- Antara
Praktisi Hukum Sorot Tajam Penerbitan SHM dan HGB Kasus Pagar Laut di Kabupaten Tangerang
Jakarta, tvOnenews.com - Kasus pagar laut yang terpasang perairan kawasan Kabupaten Tangerang terus menjadi perhatian publik.
Perhatian publik ditengarai polemik yang terjadi pada pemasangan pagar laut itu baik dari segi Sertifikat Hak Milik (SHM) maupun Hak Guna Bangunan (HGB).
"Awal mula informasi adanya aktivitas pemagaran laut sejak Agustus 2024, tetapi baru viral pada Januari 2025 dan akhirnya disegel oleh Kementerian Kelautan dan Perikanan (KKP) pada hari Kamis, 9 Januari 2025," kata praktisi hukum, Moh. Akil Rumaday kepada awak media, Jakarta, Jumat (31/1/2025).
- Istimewa
Akil menuturkan peristiwa pemagaran laut disertai penerbitan SHM dan HGB itu menjadi polemik dan perhatian publik.
Menurutnya pembongkaran pagar laut disertai pencabutan SHM dan HGB yang secara mendadak usai viralnya peristiwa dinilai memiliki indikasi kecacatan prosedur.
"Penyegelan pagar laut dan juga pencabutan beberapa SHM dan SHGB tentu memunculkan indikasi terdapat kecacatan prosedural, sehingga dibutuhkan langkah tegas dan terukur dari aparat penegak hukum yakni Kejagung, KPK, dan kepolisian untuk mengusut peristiwa pidana mengenai dugaan perbuatan pidana terdapatnya unsur tindak pidana korupsi," ungkapnya.
Akil menjelaskan dalam perkara pemagaran laut di Kabupaten Tangerang haruslah dimaknai pada dua) tindak pidana yakni tindak pidana umum dan tindak pidana korupsi.
Menurutnya kaitan dengan dugaan keterlibatan aparatur desa dan juga pemohon sertifikat untuk tetap diterapkan sangkaan pasal pidana umumnya.
"Maka Kepolisian segera melakukan serangkaian penyelidikan dan penyidikan secara terukur dan transparan," jelasnya.
Di sisi lain, Akil memaparkan dalam dugaan tindak pidana suap diharapkan Kejagung dan KPK turut melakukan penyelidikan dan penyidikan secara holistik terhadap oknum pejabat BPN yang menerbitkan sertifikat.

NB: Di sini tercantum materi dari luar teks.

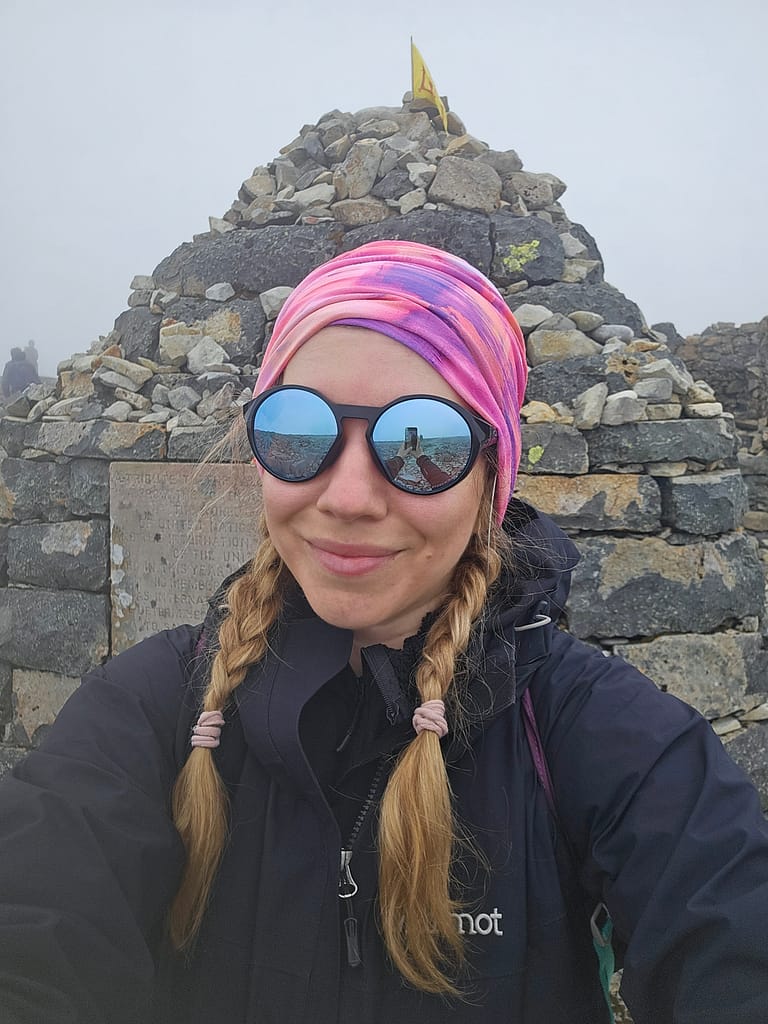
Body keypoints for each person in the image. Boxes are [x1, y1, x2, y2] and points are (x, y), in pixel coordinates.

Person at [0, 241, 767, 1024]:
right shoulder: (150, 710)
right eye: (300, 430)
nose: (351, 497)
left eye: (423, 445)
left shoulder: (603, 738)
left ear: (491, 477)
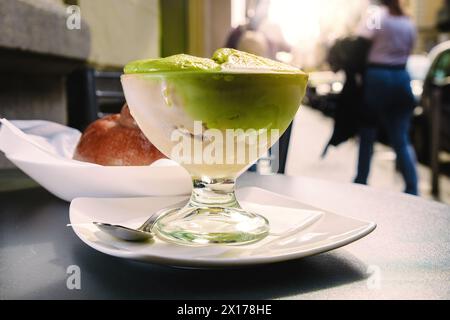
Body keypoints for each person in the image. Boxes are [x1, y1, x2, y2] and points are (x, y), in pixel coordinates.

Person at [355, 0, 419, 195]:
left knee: (367, 132)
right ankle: (412, 187)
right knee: (401, 137)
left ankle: (361, 181)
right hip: (401, 76)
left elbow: (361, 40)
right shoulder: (408, 21)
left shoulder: (377, 14)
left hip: (378, 76)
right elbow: (410, 48)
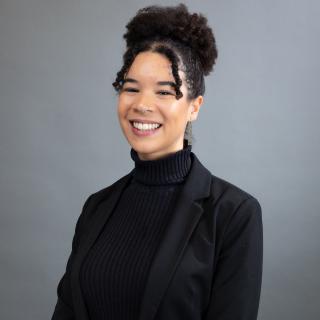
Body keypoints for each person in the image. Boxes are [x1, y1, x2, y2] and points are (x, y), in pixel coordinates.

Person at [51, 3, 263, 320]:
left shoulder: (232, 214)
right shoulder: (97, 207)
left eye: (164, 92)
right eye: (131, 88)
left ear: (194, 106)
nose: (142, 105)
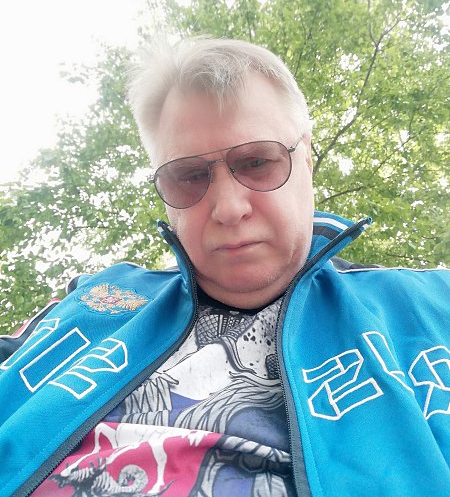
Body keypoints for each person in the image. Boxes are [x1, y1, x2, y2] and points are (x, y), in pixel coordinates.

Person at [1, 38, 448, 497]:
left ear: (307, 161)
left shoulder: (431, 305)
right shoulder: (97, 299)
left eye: (257, 162)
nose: (229, 208)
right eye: (190, 176)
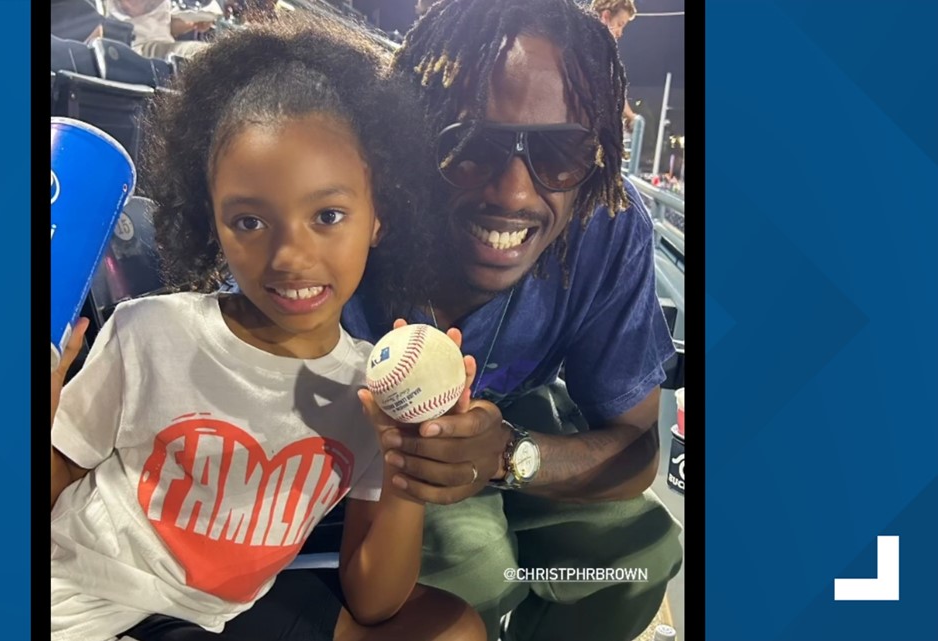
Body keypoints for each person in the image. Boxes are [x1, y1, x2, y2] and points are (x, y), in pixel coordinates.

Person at [50, 15, 486, 641]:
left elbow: (376, 601)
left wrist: (407, 466)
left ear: (378, 219)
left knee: (455, 629)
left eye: (328, 214)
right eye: (250, 222)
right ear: (213, 223)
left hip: (221, 609)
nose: (289, 255)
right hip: (87, 599)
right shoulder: (148, 332)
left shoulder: (372, 391)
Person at [341, 1, 683, 640]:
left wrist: (509, 455)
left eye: (562, 151)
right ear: (412, 138)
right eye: (470, 146)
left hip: (513, 436)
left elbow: (638, 448)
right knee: (472, 564)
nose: (515, 192)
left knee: (638, 559)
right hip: (364, 461)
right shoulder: (350, 203)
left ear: (598, 159)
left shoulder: (605, 223)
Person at [105, 0, 213, 59]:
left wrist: (192, 22)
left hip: (165, 45)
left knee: (214, 52)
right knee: (205, 55)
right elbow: (132, 7)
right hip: (138, 49)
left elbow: (165, 24)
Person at [590, 0, 639, 129]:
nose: (620, 33)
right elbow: (611, 87)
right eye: (619, 24)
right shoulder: (594, 49)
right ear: (605, 17)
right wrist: (630, 116)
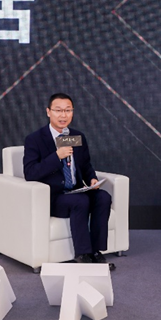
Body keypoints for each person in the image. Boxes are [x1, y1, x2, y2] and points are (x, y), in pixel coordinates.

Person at [23, 92, 113, 267]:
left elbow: (85, 165)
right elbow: (30, 173)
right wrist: (56, 156)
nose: (63, 115)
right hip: (53, 197)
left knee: (103, 197)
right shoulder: (35, 139)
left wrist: (92, 179)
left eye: (68, 110)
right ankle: (83, 254)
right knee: (80, 201)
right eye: (58, 110)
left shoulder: (77, 137)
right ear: (48, 112)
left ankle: (96, 251)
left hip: (76, 191)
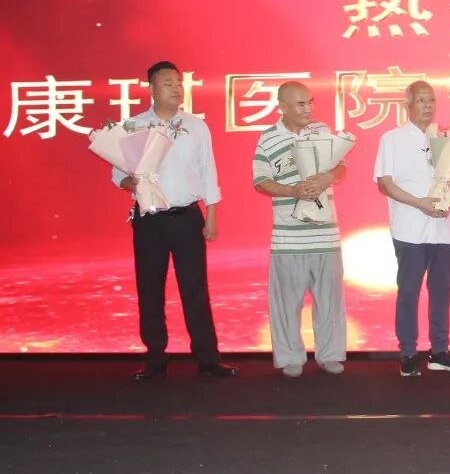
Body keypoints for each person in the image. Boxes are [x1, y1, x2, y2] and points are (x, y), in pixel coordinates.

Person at [113, 61, 236, 381]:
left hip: (187, 218)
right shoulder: (134, 125)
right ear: (151, 88)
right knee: (149, 289)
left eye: (179, 82)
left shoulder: (196, 126)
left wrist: (211, 215)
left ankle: (208, 359)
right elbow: (117, 173)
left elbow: (208, 170)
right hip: (149, 219)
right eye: (168, 83)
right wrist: (129, 181)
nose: (176, 88)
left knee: (195, 288)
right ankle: (155, 359)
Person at [252, 81, 348, 378]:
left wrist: (328, 177)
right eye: (300, 104)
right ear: (282, 107)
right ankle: (290, 356)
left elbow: (341, 168)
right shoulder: (268, 138)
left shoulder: (321, 131)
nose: (308, 109)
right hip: (288, 236)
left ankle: (330, 355)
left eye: (310, 102)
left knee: (330, 300)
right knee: (286, 302)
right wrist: (291, 191)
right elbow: (260, 181)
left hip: (325, 233)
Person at [374, 81, 450, 377]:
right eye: (422, 100)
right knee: (409, 292)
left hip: (444, 229)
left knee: (441, 292)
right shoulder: (392, 138)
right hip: (410, 229)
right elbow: (385, 184)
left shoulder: (445, 139)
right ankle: (408, 353)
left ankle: (439, 351)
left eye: (432, 100)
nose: (428, 106)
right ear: (408, 105)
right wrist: (420, 203)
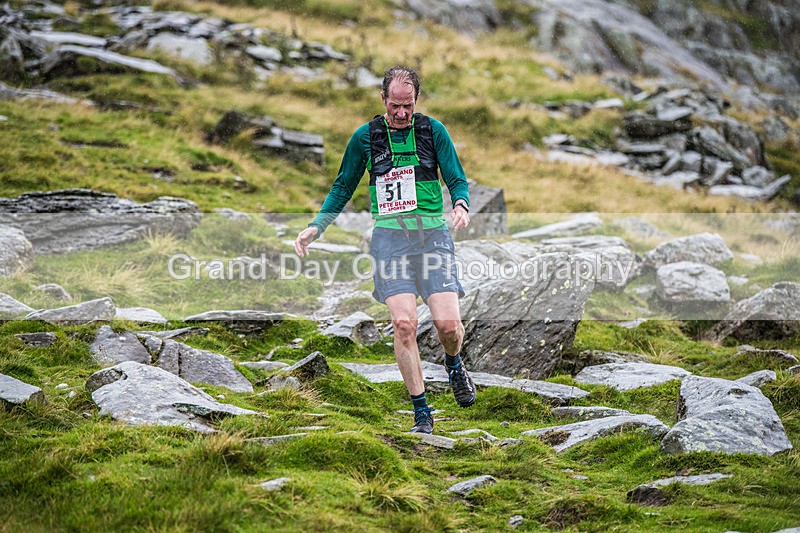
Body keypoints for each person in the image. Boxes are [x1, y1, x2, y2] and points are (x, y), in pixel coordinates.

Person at [294, 66, 476, 434]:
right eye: (395, 106)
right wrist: (317, 225)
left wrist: (460, 204)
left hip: (433, 238)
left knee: (447, 325)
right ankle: (422, 411)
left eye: (407, 106)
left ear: (416, 101)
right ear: (383, 100)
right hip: (390, 240)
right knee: (404, 324)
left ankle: (454, 364)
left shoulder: (433, 131)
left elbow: (456, 177)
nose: (401, 113)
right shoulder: (365, 137)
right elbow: (343, 186)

Langkah itu diperlukan hingga dapat mengusu tuntas guna menemukan aktor intelektual.
"Dalam kaitan dengan peristiwa ini, tentu terdapat unsur suap menyuap. Suap secara konseptual dimaknai sebagai pemberian hadiah atau janji kepada seorang penyelenggara negara atau pegawai negeri yang berhubungan dengan jabatannya," kata Akil.
"Pada titik ini dengan melihat pembatalan SHGB dan SHM yang dinilai cacat prosedur oleh Menteri ATR/BPN beberapa waktu lalu, maka Kejagung dan KPK tidak saja menjerat terhadap pelaku penerima suap, namun juga terhadap pelaku pemberi suap. Hal ini dikarenakan jenis suap dalam Undang-Undang Tindak Pidana Korupsi terbagi kedalam 2 jeni yakni suap aktif (active bribery) dan suap pasif (passive bribery)," sambungnya.